Our archives were searched for EBUS-TBNAs in which mediastinal lymph node aspirates had been submitted for flow cytometry (n=160). Clinical and pathologic findings in these cases were reviewed retrospectively. Cases were included in the study if they had (1) a clinical diagnosis of sarcoidosis supported by cytopathologic confirmation of non-necrotizing granulomas in EBUS-TBNA–derived lymph node aspirates (23 cases), or (2) a pathologically confirmed non-neoplastic diagnosis other than sarcoidosis (7 cases). Cases that did not fulfil these criteria were excluded (130 cases).

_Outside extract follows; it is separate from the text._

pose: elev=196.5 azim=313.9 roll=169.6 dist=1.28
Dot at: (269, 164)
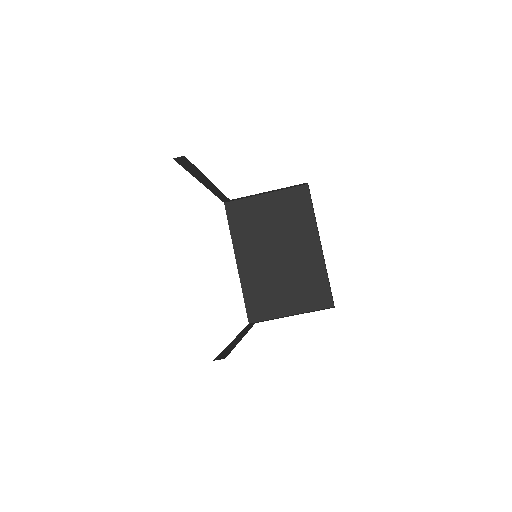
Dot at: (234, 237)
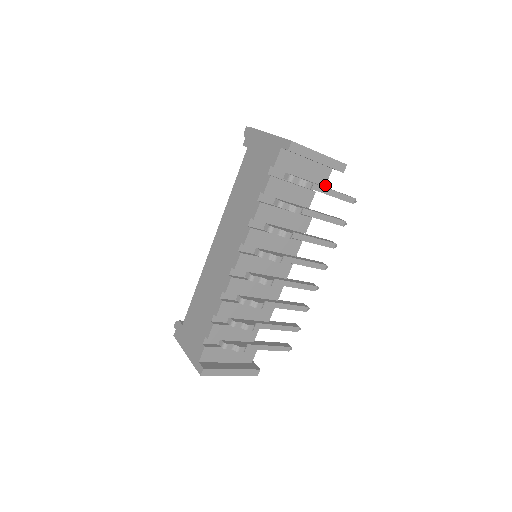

The CD4/CD8 ratios in mediastinal lymph nodes and BAL fluid were compared. The CD4/CD8 ratio was elevated in mediastinal lymph nodes in 12/23 (52%) cases of sarcoidosis and 3/7 (43%) pathologically confirmed nonsarcoid cases. BAL fluid had been concurrently submitted for flow cytometry in 20/23 cases of sarcoidosis and 5/7 nonsarcoid cases. CD4/CD8 was elevated in BAL fluid in 9/20 (45%) cases of sarcoidosis and 2/5 (40%) nonsarcoid cases.


As in BAL fluid, the CD4/CD8 ratio in mediastinal lymph nodes involved by sarcoid granulomas is highly variable and does not reliably confirm or exclude sarcoidosis.